### Texto
____________________
Jean-Luc Godard, em seu “Nouvelle Vague”, de 1990, posiciona o espectador diante de um drama onde o passado se manifesta em formas enigmáticas, habitando o presente com uma fluidez desconcertante. A trama central envolve Elena Torlato-Favrini, uma abastada empresária italiana, cuja vida é marcada por um vazio existencial, e um misterioso homem que surge em sua propriedade, um reflexo intrigante de um amor ou de uma figura do seu passado que se supunha desaparecido. O filme desdobra-se na dinâmica tênue entre Elena e este recém-chegado, Richard, cujas identidades parecem tão voláteis quanto as estações.
Godard constrói essa narrativa com sua assinatura singular, onde a fluidez visual e sonora predomina sobre a linearidade. A câmera, por vezes contemplativa, detém-se na paisagem do lago e da natureza circundante, criando um cenário que ora reflete a beleza serena, ora a inquietação dos personagens. O diálogo, muitas vezes fragmentado ou com vozes sobrepostas, força o espectador a montar um quebra-cabeça de significados, onde cada palavra e imagem contribuem para um mosaico de percepções em constante mutação. A presença de Alain Delon em dois papéis distintos, ou talvez em fases diferentes de uma mesma figura, acentua essa exploração da dualidade e da reconstrução da identidade.
____________________
### Exercício
Continue o texto acima sobre o filme “Nouvelle Vague”, de Godard, começando logo depois da última frase.
____________________
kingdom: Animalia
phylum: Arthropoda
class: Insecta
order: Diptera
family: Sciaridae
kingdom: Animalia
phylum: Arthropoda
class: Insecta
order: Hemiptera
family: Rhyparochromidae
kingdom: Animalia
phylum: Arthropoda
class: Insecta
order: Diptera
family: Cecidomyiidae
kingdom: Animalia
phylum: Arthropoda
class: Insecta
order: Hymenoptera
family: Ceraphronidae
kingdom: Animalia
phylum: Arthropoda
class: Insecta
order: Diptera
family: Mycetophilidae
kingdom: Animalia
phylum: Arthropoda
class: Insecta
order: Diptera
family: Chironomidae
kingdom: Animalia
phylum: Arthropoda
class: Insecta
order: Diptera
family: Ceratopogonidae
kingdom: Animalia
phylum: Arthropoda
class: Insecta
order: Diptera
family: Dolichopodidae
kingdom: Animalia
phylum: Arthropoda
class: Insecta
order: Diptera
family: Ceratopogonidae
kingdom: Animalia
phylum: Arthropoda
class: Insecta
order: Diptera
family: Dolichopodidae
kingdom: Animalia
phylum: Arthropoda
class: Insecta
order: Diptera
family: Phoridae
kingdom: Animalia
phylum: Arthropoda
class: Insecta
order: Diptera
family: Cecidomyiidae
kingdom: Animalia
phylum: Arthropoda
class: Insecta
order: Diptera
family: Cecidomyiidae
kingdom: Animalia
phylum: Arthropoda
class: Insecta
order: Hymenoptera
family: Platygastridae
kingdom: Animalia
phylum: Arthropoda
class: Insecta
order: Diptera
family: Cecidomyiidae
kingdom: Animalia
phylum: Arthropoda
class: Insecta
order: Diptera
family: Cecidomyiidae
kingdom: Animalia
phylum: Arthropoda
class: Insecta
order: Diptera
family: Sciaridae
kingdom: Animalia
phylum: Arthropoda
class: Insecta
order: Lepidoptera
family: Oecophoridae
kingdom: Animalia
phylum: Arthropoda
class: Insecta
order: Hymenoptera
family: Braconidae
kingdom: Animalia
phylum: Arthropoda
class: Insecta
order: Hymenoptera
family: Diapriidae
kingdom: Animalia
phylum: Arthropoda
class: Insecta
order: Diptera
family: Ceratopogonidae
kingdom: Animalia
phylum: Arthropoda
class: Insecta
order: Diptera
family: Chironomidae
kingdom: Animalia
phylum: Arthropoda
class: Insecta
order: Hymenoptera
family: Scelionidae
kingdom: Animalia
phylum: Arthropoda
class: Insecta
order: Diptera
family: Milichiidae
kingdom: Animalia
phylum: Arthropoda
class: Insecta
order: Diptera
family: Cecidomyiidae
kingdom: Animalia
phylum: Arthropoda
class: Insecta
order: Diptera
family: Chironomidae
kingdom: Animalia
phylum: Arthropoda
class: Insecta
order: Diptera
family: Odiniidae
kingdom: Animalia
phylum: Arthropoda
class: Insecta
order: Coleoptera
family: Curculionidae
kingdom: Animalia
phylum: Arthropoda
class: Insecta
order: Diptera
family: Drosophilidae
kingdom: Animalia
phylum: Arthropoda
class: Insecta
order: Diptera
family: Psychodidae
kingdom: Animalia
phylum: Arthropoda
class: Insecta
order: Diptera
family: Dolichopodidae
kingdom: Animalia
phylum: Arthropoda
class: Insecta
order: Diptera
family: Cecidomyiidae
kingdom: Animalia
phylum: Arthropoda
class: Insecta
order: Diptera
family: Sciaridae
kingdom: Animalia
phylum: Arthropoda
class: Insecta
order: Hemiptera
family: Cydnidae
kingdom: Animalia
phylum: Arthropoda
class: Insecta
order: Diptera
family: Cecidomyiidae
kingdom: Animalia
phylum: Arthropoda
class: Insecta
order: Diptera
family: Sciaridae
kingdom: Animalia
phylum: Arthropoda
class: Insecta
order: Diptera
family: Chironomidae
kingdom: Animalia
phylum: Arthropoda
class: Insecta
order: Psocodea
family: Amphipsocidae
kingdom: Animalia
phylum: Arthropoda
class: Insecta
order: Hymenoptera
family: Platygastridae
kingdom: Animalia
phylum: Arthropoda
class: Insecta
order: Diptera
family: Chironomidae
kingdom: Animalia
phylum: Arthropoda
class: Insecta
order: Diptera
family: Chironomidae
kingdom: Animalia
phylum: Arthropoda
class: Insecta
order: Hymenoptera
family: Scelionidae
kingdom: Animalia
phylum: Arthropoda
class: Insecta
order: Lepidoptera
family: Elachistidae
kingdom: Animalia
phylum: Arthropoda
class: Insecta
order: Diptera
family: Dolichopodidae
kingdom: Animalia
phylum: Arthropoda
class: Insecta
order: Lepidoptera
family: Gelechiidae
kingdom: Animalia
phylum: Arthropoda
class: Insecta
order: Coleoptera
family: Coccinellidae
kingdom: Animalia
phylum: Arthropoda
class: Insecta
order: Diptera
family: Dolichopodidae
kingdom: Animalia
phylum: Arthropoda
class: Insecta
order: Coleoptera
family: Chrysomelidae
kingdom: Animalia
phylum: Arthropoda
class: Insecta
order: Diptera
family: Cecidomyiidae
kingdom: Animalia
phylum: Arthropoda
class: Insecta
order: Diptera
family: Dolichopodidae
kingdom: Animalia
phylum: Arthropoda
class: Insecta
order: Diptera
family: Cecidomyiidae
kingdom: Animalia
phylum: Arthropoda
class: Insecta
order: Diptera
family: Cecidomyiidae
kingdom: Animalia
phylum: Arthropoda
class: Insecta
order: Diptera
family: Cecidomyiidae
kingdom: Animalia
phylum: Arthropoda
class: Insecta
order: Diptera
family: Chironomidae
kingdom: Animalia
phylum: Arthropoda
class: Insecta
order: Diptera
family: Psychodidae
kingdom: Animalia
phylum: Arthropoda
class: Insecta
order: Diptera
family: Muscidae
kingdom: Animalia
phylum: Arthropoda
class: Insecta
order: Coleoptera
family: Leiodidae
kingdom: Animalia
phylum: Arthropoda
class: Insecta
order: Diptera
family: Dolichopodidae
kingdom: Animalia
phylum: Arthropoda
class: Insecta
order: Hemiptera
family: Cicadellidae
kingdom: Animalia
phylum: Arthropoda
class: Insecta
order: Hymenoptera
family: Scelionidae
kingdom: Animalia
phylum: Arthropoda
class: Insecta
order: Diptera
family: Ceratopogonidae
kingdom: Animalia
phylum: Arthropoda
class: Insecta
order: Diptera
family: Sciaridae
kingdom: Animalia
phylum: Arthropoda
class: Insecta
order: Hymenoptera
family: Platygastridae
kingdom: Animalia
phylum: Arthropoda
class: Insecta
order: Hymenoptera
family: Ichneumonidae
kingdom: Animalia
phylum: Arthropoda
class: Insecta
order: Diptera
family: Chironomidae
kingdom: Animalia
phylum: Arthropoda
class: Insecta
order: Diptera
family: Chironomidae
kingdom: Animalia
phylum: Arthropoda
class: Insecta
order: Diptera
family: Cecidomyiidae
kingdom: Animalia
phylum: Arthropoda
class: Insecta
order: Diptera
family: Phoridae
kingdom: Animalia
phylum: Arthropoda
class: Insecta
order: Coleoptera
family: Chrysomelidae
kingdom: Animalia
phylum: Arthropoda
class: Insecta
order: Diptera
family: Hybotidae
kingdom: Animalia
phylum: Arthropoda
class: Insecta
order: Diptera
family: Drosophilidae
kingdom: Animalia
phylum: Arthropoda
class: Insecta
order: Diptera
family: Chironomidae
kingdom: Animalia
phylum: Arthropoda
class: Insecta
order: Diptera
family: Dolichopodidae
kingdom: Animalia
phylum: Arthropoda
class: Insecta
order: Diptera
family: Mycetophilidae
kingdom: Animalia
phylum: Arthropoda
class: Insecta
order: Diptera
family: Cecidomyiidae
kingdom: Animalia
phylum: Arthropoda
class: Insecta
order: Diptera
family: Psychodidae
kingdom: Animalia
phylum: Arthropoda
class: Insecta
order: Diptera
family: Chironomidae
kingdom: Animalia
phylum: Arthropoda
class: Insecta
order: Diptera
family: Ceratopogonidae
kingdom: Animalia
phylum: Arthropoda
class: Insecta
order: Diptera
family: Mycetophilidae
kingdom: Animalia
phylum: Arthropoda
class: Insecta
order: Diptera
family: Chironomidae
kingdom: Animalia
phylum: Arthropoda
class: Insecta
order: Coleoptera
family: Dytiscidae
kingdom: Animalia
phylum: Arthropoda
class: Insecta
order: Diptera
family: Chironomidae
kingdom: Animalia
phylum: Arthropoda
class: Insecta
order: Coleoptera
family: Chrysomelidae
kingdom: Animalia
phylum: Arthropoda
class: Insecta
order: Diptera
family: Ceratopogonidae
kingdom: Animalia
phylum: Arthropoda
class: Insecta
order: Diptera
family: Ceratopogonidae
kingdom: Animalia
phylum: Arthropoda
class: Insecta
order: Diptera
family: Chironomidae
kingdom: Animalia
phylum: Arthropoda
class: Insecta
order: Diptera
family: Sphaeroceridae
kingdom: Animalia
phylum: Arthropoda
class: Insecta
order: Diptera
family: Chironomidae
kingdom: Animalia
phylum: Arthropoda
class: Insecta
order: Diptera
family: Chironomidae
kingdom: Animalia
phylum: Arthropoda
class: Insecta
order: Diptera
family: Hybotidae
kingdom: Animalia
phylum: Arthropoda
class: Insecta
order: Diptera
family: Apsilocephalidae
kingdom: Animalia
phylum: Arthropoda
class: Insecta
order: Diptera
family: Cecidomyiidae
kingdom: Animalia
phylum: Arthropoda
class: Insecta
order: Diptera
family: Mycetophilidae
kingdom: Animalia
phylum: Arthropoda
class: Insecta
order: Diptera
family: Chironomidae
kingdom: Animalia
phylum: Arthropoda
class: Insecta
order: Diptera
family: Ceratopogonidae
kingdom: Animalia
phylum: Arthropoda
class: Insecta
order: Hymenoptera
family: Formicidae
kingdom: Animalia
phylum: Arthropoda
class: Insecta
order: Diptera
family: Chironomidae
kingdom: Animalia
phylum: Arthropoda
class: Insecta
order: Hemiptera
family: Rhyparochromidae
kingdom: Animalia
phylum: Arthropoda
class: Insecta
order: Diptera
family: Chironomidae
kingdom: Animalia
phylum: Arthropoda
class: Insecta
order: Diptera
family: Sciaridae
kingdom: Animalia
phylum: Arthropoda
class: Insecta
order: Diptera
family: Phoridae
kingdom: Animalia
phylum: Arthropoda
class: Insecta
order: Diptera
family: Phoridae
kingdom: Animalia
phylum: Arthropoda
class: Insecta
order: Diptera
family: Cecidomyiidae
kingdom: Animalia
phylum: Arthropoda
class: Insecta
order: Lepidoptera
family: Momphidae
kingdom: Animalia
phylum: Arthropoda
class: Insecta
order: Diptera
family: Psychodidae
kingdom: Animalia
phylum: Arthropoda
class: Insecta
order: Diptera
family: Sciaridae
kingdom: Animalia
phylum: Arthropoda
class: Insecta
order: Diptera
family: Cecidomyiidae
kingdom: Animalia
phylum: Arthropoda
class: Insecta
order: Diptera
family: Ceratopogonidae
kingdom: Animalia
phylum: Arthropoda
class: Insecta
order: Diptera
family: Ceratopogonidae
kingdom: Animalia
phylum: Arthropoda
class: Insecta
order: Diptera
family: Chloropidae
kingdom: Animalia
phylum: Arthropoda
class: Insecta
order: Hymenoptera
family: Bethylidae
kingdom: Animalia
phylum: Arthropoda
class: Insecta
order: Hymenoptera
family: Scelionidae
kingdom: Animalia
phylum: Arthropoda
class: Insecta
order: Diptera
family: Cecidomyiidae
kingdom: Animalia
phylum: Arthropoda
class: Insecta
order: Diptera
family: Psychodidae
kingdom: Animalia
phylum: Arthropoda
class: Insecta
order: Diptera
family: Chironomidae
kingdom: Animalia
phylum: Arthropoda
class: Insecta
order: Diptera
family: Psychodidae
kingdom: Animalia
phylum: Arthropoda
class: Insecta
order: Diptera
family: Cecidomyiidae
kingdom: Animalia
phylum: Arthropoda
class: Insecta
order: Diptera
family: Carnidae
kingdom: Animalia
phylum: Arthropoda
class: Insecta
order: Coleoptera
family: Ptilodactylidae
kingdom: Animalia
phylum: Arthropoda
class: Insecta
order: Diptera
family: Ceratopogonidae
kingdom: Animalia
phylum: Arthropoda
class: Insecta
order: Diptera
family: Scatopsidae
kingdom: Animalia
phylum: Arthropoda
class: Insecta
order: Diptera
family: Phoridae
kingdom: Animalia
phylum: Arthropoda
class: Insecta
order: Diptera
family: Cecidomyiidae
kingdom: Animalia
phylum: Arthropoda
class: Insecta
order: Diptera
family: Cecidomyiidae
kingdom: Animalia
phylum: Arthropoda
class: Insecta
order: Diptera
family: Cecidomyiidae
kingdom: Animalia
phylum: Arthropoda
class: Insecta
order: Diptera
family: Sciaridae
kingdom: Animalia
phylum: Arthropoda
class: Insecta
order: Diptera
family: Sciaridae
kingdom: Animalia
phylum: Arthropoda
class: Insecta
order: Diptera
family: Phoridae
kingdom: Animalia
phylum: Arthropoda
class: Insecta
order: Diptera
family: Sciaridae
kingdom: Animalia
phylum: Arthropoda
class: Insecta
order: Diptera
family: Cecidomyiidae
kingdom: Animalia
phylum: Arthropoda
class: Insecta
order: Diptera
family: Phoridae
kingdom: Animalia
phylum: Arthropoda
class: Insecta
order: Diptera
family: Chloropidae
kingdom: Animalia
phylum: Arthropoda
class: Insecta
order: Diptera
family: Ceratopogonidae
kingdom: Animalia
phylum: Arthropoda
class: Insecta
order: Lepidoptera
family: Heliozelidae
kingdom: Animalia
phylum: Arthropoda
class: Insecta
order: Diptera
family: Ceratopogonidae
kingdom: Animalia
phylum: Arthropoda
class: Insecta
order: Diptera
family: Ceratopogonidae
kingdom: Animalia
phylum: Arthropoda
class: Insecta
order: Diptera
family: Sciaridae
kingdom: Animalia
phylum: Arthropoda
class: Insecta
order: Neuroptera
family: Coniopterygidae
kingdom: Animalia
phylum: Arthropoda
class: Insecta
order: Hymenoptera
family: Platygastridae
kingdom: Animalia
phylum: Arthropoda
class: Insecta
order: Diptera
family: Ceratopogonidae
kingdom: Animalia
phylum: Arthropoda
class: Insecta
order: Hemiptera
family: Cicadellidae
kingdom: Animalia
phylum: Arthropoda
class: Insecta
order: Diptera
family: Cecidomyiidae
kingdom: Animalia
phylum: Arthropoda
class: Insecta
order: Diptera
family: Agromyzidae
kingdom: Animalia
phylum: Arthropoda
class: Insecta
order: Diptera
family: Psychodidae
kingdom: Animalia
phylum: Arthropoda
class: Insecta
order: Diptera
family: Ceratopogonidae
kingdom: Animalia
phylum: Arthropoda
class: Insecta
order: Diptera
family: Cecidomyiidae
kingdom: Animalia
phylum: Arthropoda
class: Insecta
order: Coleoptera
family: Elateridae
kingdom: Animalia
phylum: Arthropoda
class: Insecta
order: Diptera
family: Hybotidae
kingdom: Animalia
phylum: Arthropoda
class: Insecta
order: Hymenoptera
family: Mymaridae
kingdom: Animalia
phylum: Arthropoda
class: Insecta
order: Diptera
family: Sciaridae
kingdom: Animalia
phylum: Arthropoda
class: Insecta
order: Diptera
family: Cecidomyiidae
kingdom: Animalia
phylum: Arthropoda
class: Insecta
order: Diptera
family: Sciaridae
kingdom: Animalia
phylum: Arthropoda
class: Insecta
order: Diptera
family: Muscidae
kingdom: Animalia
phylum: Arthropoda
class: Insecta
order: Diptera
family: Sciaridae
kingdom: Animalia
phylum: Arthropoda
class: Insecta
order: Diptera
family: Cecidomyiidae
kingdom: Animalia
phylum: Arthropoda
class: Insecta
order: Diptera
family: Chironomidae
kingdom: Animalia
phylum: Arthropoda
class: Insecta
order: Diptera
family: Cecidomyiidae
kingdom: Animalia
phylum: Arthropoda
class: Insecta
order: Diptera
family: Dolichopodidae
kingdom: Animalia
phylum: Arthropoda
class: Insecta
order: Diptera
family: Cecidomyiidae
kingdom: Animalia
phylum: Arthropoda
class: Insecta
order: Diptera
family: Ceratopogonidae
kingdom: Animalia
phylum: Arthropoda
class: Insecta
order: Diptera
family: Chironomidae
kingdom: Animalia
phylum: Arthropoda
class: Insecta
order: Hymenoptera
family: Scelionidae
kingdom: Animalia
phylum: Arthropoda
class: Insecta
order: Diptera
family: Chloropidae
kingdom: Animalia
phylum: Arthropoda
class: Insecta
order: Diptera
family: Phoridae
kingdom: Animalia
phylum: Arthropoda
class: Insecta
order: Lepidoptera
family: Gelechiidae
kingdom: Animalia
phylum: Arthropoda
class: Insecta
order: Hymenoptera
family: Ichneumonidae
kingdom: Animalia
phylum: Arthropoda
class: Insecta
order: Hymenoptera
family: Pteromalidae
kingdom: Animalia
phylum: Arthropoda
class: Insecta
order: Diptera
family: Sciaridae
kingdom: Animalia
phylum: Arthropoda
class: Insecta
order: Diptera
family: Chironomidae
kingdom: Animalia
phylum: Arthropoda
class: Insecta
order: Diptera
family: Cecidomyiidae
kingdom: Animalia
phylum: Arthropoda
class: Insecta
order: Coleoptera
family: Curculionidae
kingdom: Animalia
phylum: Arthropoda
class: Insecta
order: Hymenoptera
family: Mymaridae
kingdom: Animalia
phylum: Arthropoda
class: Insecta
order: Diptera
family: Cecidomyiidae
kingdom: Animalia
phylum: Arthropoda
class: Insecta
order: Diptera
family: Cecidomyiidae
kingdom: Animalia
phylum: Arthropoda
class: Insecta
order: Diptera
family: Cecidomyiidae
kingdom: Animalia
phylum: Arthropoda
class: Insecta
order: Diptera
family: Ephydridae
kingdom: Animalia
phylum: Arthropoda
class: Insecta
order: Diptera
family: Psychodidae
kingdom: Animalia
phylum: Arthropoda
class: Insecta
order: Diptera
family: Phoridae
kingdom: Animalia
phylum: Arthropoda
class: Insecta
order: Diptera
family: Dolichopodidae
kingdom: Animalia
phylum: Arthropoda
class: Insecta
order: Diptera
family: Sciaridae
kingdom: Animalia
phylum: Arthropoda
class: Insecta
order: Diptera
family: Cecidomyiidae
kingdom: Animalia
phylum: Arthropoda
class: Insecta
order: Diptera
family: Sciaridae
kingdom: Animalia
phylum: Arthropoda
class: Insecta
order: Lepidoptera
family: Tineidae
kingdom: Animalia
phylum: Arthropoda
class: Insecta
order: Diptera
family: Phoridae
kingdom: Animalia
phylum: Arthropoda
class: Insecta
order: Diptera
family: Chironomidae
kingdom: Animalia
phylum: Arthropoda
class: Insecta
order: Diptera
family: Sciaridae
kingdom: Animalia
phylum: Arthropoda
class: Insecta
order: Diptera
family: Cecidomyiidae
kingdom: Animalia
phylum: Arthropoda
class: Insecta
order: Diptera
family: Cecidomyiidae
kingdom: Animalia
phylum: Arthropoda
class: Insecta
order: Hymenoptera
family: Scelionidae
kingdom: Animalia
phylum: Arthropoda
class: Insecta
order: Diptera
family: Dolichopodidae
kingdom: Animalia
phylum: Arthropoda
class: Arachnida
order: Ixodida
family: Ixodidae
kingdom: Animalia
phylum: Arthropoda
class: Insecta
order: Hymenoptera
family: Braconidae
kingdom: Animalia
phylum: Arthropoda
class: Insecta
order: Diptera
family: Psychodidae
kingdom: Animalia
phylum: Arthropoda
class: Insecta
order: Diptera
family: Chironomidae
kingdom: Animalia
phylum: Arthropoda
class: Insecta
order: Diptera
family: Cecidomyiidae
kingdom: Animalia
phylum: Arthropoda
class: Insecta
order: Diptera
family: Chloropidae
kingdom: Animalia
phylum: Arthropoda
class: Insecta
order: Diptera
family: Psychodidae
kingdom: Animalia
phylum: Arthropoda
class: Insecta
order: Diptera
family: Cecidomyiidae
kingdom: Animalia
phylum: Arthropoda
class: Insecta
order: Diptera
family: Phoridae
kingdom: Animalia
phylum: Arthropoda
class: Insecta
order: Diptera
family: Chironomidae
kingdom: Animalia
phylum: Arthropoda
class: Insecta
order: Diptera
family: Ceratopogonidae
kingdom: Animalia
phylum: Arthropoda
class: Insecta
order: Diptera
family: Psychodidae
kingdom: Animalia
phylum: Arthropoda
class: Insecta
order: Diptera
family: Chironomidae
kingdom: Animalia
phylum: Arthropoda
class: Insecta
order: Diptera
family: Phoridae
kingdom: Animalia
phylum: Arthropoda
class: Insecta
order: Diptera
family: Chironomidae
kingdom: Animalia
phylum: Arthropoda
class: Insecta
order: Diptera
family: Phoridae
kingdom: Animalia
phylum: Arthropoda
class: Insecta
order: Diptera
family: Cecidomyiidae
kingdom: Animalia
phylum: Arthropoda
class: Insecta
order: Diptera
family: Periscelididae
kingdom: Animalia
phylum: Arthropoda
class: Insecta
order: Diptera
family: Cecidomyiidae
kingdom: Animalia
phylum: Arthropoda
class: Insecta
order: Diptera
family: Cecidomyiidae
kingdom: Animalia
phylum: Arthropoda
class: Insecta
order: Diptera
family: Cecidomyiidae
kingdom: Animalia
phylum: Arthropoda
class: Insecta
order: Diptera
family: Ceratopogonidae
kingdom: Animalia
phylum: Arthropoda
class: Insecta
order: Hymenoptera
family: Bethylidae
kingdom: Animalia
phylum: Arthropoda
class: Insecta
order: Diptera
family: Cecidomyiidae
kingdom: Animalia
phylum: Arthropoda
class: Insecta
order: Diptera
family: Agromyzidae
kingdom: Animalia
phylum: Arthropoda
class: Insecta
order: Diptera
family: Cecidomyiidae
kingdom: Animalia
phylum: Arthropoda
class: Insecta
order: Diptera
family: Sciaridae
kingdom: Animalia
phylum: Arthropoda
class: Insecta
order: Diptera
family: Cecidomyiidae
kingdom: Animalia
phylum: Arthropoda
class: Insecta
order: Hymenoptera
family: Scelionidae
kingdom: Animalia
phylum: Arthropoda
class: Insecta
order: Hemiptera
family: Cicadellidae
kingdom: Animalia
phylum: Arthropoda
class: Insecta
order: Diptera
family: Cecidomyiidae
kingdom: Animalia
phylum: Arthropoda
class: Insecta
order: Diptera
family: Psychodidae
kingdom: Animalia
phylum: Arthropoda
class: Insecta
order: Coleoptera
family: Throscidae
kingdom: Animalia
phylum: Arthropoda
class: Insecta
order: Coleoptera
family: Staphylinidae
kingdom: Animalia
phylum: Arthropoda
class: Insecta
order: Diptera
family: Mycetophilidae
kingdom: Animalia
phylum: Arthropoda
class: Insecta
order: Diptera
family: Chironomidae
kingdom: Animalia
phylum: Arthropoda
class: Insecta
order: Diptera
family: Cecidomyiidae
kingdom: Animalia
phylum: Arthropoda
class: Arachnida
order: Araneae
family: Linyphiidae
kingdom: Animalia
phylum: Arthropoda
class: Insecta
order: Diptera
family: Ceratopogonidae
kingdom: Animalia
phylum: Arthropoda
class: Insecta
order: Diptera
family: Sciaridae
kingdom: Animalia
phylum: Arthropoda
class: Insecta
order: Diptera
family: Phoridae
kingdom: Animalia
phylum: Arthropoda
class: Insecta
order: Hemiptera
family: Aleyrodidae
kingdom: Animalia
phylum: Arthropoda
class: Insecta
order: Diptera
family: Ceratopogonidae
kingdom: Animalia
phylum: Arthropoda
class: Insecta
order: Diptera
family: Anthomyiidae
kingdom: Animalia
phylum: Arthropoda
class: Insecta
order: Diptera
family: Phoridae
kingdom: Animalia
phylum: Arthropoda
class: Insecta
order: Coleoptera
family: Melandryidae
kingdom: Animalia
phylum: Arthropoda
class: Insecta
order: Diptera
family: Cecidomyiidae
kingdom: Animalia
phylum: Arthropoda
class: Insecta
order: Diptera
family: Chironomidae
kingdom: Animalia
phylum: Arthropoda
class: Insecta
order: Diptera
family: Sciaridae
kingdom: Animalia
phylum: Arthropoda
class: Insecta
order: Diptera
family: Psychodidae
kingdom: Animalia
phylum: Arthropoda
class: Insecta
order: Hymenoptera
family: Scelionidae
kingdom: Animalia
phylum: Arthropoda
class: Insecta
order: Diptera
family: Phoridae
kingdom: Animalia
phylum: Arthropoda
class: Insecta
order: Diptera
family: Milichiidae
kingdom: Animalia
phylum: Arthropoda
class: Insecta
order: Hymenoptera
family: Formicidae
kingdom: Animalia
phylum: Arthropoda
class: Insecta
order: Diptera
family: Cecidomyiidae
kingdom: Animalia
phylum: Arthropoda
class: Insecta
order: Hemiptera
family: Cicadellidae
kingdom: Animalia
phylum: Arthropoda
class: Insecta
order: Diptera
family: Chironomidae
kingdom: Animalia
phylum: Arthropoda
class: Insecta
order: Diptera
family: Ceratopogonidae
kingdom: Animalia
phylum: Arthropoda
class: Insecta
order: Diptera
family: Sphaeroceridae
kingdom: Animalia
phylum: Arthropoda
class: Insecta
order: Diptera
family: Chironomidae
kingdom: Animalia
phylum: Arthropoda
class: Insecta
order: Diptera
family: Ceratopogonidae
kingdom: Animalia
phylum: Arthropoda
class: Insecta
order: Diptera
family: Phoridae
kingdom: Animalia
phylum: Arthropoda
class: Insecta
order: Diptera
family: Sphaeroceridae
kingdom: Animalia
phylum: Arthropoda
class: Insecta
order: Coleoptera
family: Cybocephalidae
____________________
### Resposta
A obra se aprofunda na questão da existência pessoal e da memória. Não há certezas sobre quem é Richard, ou mesmo quem Elena realmente pensa que ele seja. A experiência de assistir a “Nouvelle Vague” é como observar um rio em fluxo perpétuo; a água que passa nunca é a mesma, assim como as identidades e relações dos personagens, que estão em constante reconfiguração. O filme questiona a fixidez do eu e a forma como o passado, ou a interpretação dele, molda o presente. É um estudo sobre como as pessoas se definem e redefinem, não por uma escolha consciente, mas pela própria natureza efêmera da percepção e da lembrança. Godard, com sua sensibilidade particular, entrega uma meditação cinematográfica sobre a natureza da presença e da ausência, onde a lacuna entre o que foi e o que é se torna o verdadeiro palco para o desenrolar da vida.